The prepared plate is subjected to electrochemical alloying of the oxidized surface in an aqueous solution of sodium salts at a pH of 8-10 in the galvanostatic mode at a current density of 0.1 A / dm, an oxidation time of 15 minutes and an electrolyte temperature of 25 ° C. The voltage ranged from 0 V to 360 V.

As a result of processing, a porous oxide sublayer of a thickness of 6-8 μm is formed from titanium dioxide.

Next, a gradient oxide coating was deposited onto the sample surface thus prepared in a magnetron sputtering apparatus using a metal target of the composition (Ti-Ru). The plates are placed in a vacuum chamber of a magnetron sputtering device. The camera is pumped to a residual pressure of no higher than 2 · 10 ^-3 Pa. Then the samples are heated in vacuum to a temperature of 400 ± 30 ° C. After that, a plasma-forming gas, argon, is supplied to the vacuum chamber to a pressure of (3-5) · 10 ^-1 Pa and is maintained at a predetermined level during the entire deposition process. A voltage is applied to the composite target (Ti-Ru) and a plasma discharge with a current density of ~ 0.25 A / cm ^{2 is} excited. After that, the reaction gas is supplied with oxygen in a vacuum chamber with an increase in the partial pressure of oxygen according to the linear law from 0 Pa to 8 · 10 ^-2 Pa for 10 min. Further, the coating is applied at a steady oxygen pressure for 20 minutes.

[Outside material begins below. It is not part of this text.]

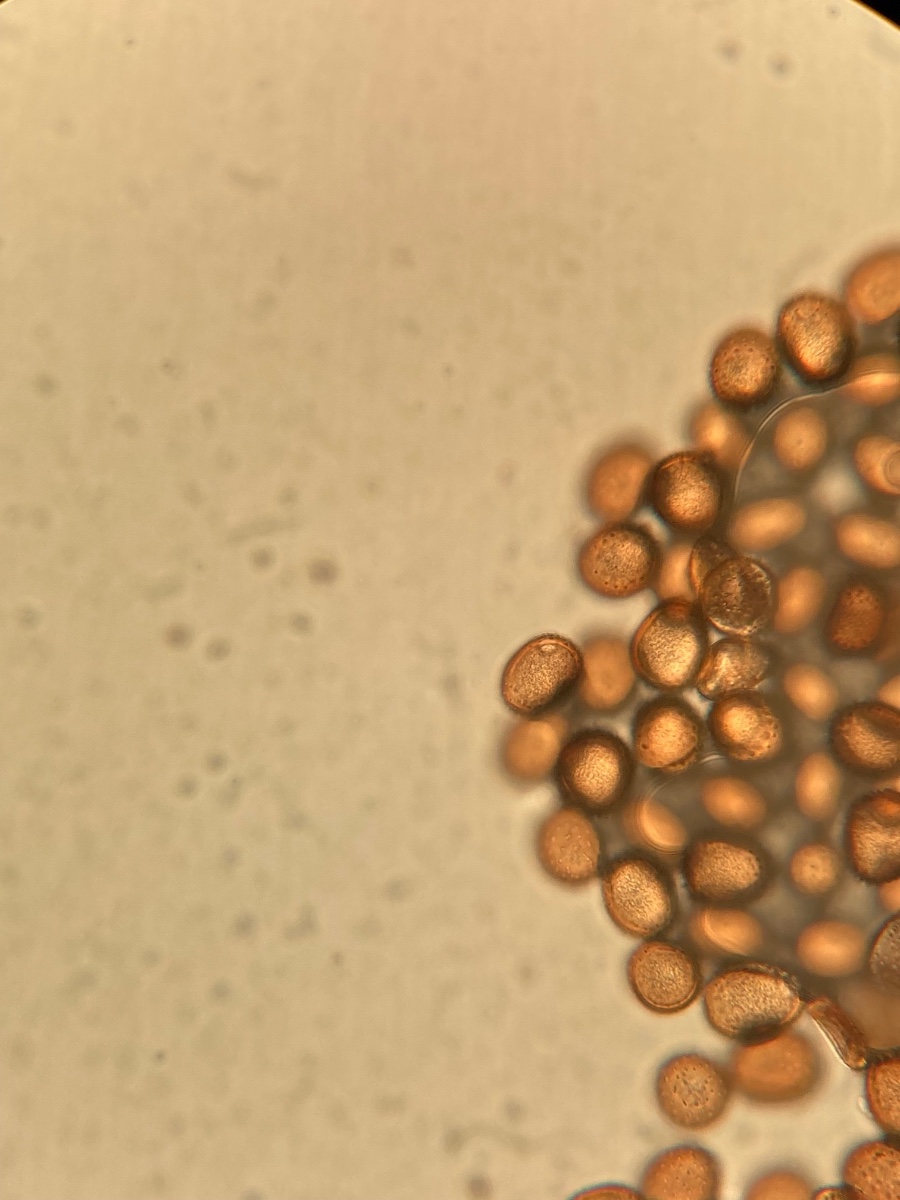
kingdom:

The inventive technology provides a low content of metal impurities that reduce the corrosion resistance of the coating, and uniformity of the coating composition, a developed surface to ensure high electrocatalytic activity of the coating when working in water treatment systems, the absence of internal stresses and high adhesion of the coating to the substrate.

Claims (1)

A method for producing a gradient catalytic coating on a substrate of titanium or its alloy, comprising magnetron sputter coating, characterized in that before applying the said coating, an intermediate porous sublayer of titanium oxides is formed, and when the said coating is applied, the magnetron sputtering of the metal component of the systems (Ti-Ru ), (Ti-Ru-Ir) or (Zr-Ru) is carried out in a vacuum chamber in a plasma-forming gas of argon and a reaction gas of oxygen, and the pressure of argon is kept constant during the deposition process, and the oxygen partial pressure is increased linearly from 0 Pa to 8 × 10 ^-2 Pa for 10 minutes and at an oxygen pressure of steady composition is sprayed onto said metal to a desired thickness to obtain the gradient of the catalytic coating, wherein the oxide content increases from 0% to 100% from the intermediate layer to the surface.